According to the latest survey by the Ministry of Agriculture, Food and Rural Affairs, around 20 percent of local restaurants joined food delivery platforms in 2020, up 8.7 percentage points from a year earlier.

The combined size of South Korea’s food delivery app market was also estimated at 11.6 trillion won (US$10 billion) in 2020, soaring from 7 trillion won tallied in 2019, according to a recent report by Hyundai Motor Securities.

 

Up to 30 million of South Korea’s 52-million population are using delivery services, it added.

Despite the boom of the industry, restaurant owners say that they are marginalized in the platform industry, as they are also, in a sense, clients for the operators.

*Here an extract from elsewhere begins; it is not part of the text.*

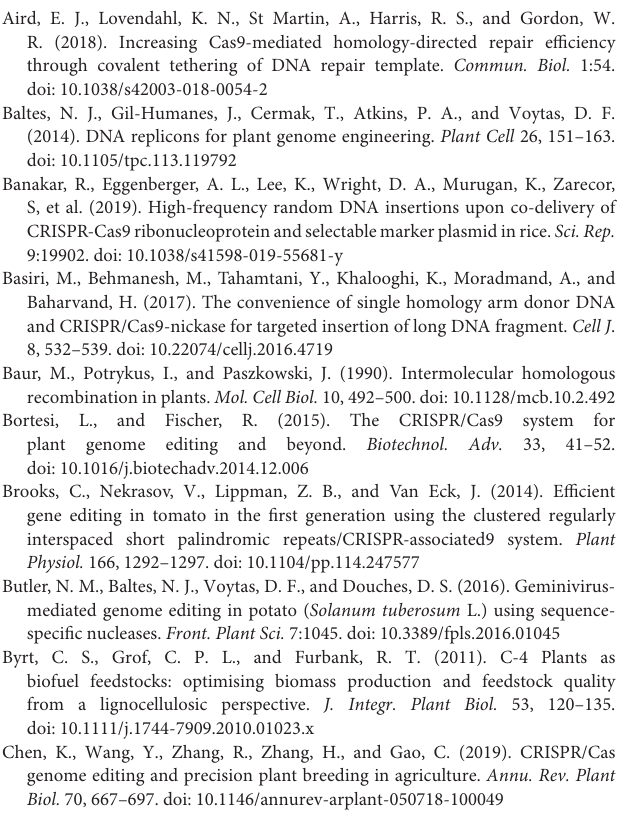
Supplementary Table 5 | GenBank accession IDs for sequence reads of cloned PCR amplicons of the ALS gene with intended mutations W574L and/or S653I from gene-edited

A growing number of restaurant owners complain about the review systems of the platforms, in which they have limited chances to defend themselves when a few customers give undeserved feedback.

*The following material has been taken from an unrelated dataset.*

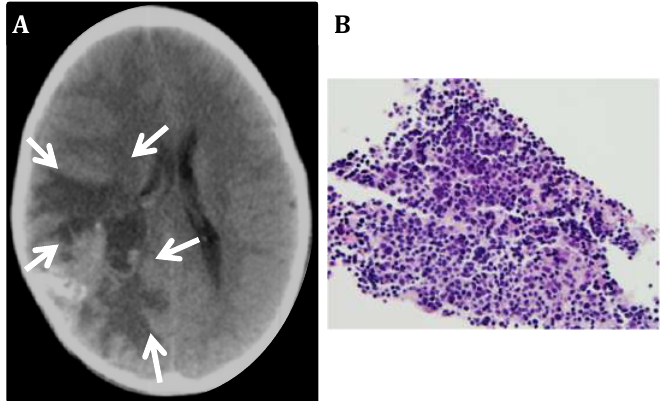
Figure 2. Neuroblastoma metastatic to the CNS. ( A ) Computerized Tomography image of a metastatic NB shows a large poorly delimited mass in the right posterior frontoparietal region of the brain (arrows). ( B ) Biopsy of the metastatic tumor mass shows small poorly differentiated cells with hyperchromatic nucleus and scant cytoplasm.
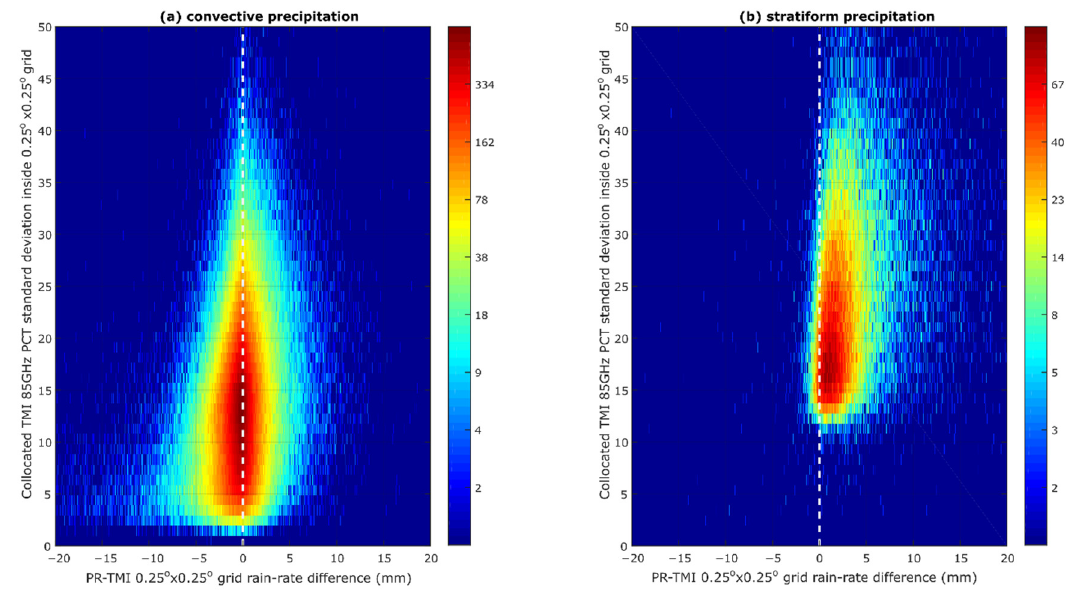
Figure 7. Joint frequency histogram of the gridded rain-rate estimation difference between PR and TMI regarding the standard deviation of TMI 85 GHz PCT at the same grids for ( a ) deep convective precipitation and ( b ) deep stratiform precipitation. (Source: data processing).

Such issues came under the spotlight recently when a restaurant owner died of a stroke last month after having an argument with a customer, who demanded a refund for a piece of fried shrimp as its “color had changed” a day after receiving the food. The customer left a spiteful review as well.

During an interview with a local radio station, the victim’s daughter said Coupang Eats, a platform under South Korean retail giant Coupang, continued to demand that the shop apologize to the customer even when her mother was unconscious in a hospital bed.

After the incident sparked a public outrage, Coupang decided to establish a new division under its wing to cope with complaints from restaurant owners. The company said it also plans to revamp its reviewing system, though it did not yet provide a detailed schedule.

Park Seung-mee, a policy official from the Korea Franchise Union, told Yonhap that not only do shop owners need to have their rights protected in terms of the law but there also needs to be a new rule in which restaurants can form a union to negotiate with delivery platforms.

“We need to come up with more reliable and balanced measures to grade a restaurant rather than just on subjective stars,” Park said, suggesting shops could alternatively be graded based on how many regular customers they have.

In the face of the controversies, the Korea Communications Commission (KCC) announced earlier this week that it is currently preparing to release guidelines on how platform operators should manage their review systems.

“We plan to initially induce operators to voluntarily follow the guidelines. In the longer run, we will revise the telecommunications business act to offer more details,” the KCC said in a statement.

Platform operators will be obligated to manage reviews that are “clearly misguiding” or “expected to cause irreparable damage.”

Rep. Bae Jin-kyo of the minor Justice Party recently also proposed a new bill to revise the electronic commerce law, in which platforms are obligated to notify users that they can be punished for posting malicious reviews.

Nevertheless, Yoo Ji-man (alias), a 32-year-old man who runs a Chinese restaurant in southeastern Seoul, says he plans to immediately leave delivery platforms once the COVID-19 pandemic is over.

 

“For now, we need to join delivery platforms, as there are not as many eat-in customers as there used to be,” Yoo said.

“It is very stressful. For instance, a reviewer gave me one star out of five for including pieces of squid in a bowl of noodles, just because that person did not like seafood,” Yoo said. “I know customers come first, but what about us?”